_Фрагмент текста_

________________________________________

Был такой период (правда, короткий, 1922–1923 годы), когда больше половины всех приходов Русской Церкви находилось в обновленческом расколе. Но очень скоро люди поняли, что это безблагодатное сообщество – нечто, весьма далеко уходящее от истины. Священномученик Прокопий – один из тех, кто это понял сразу, осознал ложность, бесперспективность, тупиковость этого пути. Он боролся против этого и в отличие от некоторых других архиереев – например, даже Сергия (Страгородского) – у него не было соблазна перейти в эту структуру. Он сразу говорил о своей верности Церкви, о том, что не приемлет эти идеи. Хотя соблазн был довольно велик, потому что буквально рядом были архиереи, которые переходили в эту структуру и пользовались соответствующими привилегиями.

________________________________________

_Извлечённые данные_
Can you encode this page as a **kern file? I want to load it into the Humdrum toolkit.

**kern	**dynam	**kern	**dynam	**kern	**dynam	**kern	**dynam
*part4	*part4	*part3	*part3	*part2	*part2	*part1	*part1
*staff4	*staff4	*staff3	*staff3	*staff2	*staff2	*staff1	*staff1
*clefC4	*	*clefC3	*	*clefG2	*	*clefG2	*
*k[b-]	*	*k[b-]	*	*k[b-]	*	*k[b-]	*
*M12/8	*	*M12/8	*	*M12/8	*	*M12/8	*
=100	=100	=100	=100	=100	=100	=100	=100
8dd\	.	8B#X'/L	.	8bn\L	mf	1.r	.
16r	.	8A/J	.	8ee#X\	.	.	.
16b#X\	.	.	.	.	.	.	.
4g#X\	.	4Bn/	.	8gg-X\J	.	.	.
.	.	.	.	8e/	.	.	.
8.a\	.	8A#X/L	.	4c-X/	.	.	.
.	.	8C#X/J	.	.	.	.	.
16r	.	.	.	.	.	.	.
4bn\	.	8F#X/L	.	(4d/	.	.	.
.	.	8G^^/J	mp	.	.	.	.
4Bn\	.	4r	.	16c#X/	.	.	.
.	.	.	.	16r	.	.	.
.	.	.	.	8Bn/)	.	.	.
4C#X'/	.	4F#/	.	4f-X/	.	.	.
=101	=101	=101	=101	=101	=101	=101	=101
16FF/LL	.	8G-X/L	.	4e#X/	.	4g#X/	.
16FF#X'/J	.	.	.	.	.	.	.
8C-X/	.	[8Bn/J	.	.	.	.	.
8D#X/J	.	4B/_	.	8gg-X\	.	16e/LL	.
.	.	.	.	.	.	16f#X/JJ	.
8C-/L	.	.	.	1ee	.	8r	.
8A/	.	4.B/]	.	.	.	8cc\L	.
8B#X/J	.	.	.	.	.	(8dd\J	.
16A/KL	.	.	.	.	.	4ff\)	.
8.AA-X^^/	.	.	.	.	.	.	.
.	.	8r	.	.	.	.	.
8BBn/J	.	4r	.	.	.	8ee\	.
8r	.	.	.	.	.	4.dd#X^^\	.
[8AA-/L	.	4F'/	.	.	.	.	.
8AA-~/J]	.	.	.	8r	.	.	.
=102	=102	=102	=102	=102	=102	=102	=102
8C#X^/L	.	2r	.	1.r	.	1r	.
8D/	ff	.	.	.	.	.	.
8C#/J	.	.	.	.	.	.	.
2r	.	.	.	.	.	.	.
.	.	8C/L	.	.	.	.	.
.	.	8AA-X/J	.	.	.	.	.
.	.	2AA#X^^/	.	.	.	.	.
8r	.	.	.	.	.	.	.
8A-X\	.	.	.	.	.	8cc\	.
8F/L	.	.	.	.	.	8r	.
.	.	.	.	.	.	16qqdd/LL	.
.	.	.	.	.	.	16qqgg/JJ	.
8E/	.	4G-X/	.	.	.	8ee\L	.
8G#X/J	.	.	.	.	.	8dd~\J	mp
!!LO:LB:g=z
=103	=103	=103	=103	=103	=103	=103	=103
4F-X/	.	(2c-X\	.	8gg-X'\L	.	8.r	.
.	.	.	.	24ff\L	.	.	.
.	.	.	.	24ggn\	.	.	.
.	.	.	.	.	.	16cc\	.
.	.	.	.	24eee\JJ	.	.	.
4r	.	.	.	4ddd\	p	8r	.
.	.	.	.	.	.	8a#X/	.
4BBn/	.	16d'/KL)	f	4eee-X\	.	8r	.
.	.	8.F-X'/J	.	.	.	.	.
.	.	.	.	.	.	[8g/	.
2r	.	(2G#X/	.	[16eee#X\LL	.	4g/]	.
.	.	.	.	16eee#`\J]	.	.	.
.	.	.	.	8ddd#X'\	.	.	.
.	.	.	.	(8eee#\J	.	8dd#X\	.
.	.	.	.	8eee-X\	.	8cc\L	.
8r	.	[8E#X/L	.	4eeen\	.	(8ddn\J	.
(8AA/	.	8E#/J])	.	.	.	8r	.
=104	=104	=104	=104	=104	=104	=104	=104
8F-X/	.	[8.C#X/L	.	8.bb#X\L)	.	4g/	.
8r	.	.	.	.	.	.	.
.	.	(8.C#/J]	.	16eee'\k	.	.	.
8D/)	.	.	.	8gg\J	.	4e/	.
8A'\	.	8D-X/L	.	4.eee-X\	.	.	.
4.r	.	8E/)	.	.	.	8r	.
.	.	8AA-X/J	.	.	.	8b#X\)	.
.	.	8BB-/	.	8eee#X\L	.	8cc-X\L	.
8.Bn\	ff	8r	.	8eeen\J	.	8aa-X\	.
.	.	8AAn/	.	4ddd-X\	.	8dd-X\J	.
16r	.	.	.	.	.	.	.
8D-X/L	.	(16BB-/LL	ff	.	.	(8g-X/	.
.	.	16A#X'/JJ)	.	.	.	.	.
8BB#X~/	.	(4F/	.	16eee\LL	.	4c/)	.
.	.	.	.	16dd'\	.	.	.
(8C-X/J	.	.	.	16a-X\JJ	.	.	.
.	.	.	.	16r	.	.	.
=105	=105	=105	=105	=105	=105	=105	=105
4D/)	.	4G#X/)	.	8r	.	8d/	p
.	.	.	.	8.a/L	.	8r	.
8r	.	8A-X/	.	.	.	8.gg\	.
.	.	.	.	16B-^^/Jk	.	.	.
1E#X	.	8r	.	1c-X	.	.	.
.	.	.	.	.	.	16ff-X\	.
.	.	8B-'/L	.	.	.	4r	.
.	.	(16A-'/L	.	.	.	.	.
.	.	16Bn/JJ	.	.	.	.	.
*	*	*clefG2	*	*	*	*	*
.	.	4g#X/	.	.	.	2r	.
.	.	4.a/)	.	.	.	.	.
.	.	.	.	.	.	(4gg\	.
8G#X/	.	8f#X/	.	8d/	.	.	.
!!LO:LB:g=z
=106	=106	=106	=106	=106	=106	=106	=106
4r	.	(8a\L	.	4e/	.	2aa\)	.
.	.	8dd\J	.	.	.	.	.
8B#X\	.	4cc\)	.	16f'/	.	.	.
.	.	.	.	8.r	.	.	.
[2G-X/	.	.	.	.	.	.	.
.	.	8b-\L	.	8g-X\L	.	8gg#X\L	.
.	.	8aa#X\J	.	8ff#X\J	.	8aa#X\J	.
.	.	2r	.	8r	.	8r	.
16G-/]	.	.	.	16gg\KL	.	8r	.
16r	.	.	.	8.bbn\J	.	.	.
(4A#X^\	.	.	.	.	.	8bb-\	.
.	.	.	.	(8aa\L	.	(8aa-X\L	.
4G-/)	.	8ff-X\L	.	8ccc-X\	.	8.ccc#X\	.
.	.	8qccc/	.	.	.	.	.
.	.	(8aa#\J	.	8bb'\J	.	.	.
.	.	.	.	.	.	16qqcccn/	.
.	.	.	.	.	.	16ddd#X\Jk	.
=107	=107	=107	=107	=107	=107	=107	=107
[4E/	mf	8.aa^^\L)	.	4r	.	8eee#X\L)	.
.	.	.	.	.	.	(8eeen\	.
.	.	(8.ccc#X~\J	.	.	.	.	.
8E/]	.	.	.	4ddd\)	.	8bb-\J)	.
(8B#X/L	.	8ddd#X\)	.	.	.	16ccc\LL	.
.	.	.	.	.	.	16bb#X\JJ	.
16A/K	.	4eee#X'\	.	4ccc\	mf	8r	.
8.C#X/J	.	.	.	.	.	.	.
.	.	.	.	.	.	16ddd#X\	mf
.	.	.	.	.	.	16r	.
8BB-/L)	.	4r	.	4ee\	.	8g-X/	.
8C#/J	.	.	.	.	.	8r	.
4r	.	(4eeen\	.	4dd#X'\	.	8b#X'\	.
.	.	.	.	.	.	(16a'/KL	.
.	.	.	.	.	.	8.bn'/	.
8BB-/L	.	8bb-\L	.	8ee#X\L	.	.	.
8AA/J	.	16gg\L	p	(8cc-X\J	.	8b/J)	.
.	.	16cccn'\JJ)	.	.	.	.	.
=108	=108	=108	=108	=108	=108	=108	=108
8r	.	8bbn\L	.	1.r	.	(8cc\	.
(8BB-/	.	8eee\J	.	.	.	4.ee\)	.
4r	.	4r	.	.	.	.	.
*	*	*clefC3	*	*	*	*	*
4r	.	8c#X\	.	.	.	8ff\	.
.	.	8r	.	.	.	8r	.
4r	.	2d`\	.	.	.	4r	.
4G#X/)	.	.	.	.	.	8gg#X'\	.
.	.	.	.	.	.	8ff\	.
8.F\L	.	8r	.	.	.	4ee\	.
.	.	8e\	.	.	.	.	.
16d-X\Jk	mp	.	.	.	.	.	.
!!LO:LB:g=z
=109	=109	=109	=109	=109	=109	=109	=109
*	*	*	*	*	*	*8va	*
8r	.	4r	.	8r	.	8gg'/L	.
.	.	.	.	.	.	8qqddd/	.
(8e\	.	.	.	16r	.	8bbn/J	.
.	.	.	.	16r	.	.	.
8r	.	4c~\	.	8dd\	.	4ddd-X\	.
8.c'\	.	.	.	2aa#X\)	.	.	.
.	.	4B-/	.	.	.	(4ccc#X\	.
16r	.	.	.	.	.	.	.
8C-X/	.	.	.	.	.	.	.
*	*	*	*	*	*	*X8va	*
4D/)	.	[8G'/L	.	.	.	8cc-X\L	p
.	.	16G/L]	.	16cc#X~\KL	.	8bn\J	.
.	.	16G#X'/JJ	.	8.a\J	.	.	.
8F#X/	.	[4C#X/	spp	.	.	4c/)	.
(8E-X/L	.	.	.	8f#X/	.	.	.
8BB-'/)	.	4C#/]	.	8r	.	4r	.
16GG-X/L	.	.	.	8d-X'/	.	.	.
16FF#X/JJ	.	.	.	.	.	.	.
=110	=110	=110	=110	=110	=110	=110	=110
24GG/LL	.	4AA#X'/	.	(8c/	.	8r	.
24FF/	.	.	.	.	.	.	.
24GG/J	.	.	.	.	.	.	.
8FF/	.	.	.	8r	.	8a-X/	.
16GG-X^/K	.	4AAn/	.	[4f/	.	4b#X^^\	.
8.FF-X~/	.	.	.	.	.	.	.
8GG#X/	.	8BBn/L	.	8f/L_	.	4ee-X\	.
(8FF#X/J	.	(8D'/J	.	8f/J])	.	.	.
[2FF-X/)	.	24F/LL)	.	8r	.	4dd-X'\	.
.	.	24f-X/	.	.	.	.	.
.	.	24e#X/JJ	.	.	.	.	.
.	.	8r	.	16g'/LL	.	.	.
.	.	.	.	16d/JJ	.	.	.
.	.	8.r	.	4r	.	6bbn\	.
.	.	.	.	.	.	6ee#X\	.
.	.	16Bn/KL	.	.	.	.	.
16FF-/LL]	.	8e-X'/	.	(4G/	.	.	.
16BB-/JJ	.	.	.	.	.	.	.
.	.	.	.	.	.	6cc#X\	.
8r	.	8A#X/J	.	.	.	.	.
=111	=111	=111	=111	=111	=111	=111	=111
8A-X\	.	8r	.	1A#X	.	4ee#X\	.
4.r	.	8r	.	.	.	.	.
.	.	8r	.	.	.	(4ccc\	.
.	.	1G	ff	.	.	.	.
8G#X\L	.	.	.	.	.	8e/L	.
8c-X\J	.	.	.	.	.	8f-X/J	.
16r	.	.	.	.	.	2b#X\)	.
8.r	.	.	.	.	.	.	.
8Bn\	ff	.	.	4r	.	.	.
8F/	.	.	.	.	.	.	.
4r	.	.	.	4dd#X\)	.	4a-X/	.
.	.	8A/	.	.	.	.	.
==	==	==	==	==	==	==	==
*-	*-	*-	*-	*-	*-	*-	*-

________________________________________

_Задание_
Допишите фрагмент текста о священномученике Прокопии и обновленческом расколе, начав сразу после его последнего предложения.

_Результат_
Например, когда арестовывали священномученика Прокопия, ему вменили в вину то, что в период Гражданской войны он служил и благословлял молебны в поддержку добровольческой армии Деникина против красноармейцев. Ему за это вначале даже грозил расстрел. Потом его заменили более мягким наказанием. При этом он на самом деле в этом не был прямо замешан, потому что не был правящим архиереем. Это не по его благословению было сделано. А тот правящий архиерей, который это все как раз благословлял, перешел в обновленчество – и его абсолютно никак не наказали. То есть это были двойные стандарты.

– Расскажите, в чем суть обновленческого раскола.

– Обновленческий раскол изначально себя позиционировал как абсолютно лояльный к советской власти. Фактически это был модернизм в Церкви. И поскольку в модернизме всегда есть нечто революционное, то это очень хорошо смыкалось с революционной идеологией большевиков. Поэтому они были готовы на любые уступки этой новой безбожной власти, всячески благословляли рабочее движение. Бывало, доходило до такого, что это даже мало чем отличалось от антирелигиозной пропаганды. Некоторые доклады, которые читались в то время на их собраниях, выходили вообще за всякие рамки. Кроме того, одним из их наиболее заметных нововведений был женатый епископат. Они разрешили рукополагать во епископы женатых протоиереев и фактически хотели полностью отменить монашество. И другие подобные вещи, которые явно шли вразрез со священным Преданием и традициями нашей Церкви, они активно начали осуществлять.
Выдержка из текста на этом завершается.